« Le monde agricole forme bien les jeunes attirés par le métier : le taux de réussite est de 70 %, mais seulement 30 % restent dans le métier », expose Laurent Paillat, maraîcher employeur de sept salariés. Également président de l’Anefa, l’association paritaire qui promeut l’emploi et la formation dans le monde agricole, il s’exprimait le 28 février 2023 à l’occasion du Salon international de l’agriculture à Paris. « On peut prendre ce chiffre de façon positive. Quelque part, il est une reconnaissance de la qualité des métiers de la production agricole. Les travailleurs agricoles sont polyvalents et capables de s’adapter à tout. C’est une façon de reconnaître la capacité collective à valoriser le savoir-être que les employeurs, en général, recherchent tant », poursuit-il.

Besoin de main-d’œuvre

Mais ce chiffre peut aussi être un indicateur supplémentaire du fossé qui commence à se creuser entre le renouvellement de la main-d’œuvre agricole, qu’elle prenne le statut de salarié ou de chef d’exploitation, et le besoin, renforcé par les départs massifs en retraite. « On parle souvent des 45 % de départs dans les cinq ans chez les chefs d’exploitation, mais il faut se rendre compte que ce taux est de 30 % chez les salariés permanents en agriculture », précise Dominique Boucherel, secrétaire général de l’Anefa et lui-même salarié d’un service de remplacement dans la Loire-Atlantique.

Alors, oui, il faudra mettre plus de moyens sur la formation dans les prochains temps, milite l’Anefa qui estime urgent d’accélérer les processus de création des programmes pédagogiques. Laurent Paillat mise aussi sur l’apprentissage.
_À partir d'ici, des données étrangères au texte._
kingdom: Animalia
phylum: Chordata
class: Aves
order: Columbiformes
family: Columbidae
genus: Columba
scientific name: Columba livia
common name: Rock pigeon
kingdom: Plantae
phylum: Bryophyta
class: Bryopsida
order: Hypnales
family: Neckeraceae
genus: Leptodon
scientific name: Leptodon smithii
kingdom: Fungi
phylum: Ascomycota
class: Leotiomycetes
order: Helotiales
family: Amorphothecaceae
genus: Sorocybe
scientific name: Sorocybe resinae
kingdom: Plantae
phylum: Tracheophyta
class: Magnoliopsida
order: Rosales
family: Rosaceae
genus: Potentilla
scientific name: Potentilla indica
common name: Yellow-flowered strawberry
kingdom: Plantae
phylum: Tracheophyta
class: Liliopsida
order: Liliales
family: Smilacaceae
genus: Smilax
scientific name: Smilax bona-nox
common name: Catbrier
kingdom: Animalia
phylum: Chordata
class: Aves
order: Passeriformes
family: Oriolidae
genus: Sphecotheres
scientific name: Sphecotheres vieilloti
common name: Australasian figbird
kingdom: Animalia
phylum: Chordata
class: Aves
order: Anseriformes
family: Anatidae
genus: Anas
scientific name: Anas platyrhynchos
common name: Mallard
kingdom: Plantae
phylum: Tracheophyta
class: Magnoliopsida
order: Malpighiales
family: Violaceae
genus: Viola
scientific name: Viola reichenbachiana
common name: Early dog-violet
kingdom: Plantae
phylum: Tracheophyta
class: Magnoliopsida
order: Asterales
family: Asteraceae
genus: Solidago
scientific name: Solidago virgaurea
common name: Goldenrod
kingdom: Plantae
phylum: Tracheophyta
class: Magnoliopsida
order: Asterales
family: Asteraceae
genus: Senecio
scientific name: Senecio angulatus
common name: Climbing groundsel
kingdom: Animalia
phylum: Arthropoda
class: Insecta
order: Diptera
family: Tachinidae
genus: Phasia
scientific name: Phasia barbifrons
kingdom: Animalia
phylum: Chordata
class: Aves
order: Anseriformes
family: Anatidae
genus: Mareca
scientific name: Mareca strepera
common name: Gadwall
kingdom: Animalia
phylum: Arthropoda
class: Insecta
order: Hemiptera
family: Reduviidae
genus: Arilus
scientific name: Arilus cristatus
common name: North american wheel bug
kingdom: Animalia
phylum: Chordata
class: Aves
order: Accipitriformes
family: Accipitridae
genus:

Selon Ocapiat, l’opérateur de compétences du secteur, 20 000 contrats d’apprentissage sont engagés dans la production agricole. À cela, s’ajoutent le millier de contrats de professionnalisation.

« Pour aller plus loin, il faudra reposer la question du rôle du maître de stage, propose Laurent Paillat. Nous accueillons des jeunes sur nos exploitations. Nous faisons un travail pédagogique. Mais il n’est pas reconnu en tant que tel. Le montant des aides à l’apprenti pourrait être basculé vers l’encadrant, qu’il soit chef d’exploitation ou salarié. Ça ne changerait pas les budgets, mais ça montrerait que l’apprenti n’est pas un emploi sous-payé et qu’il demande de l’attention. L’image de l’employeur agricole en serait valorisée. »

L’attractivité devient prioritaire

La question de l’attractivité s’insère donc dans les priorités à venir de l’Anefa. « Nous voulons que les jeunes posent un nouveau regard sur le métier », se fixe comme objectif le directeur de l’Anefa, Nicolas Savary. Il estime que, désormais, l’emploi agricole peut être envisagé comme une étape dans un parcours de vie, plutôt que comme un métier définitif. Cette façon de voir l’emploi entrerait plus en résonance avec les attentes du grand public.

En février 2023, l’Anefa et Pôle Emploi avaient organisé des job-datings et des journées de découverte dans plusieurs régions de France. En 2023, son effort d’attractivité portera sur l’organisation, en juin, de villages des métiers accolés aux marchés des produits locaux dans les villes moyennes. « Ça permettra de faire le lien entre l’alimentation et les métiers pour la produire », explique Nicolas Savary.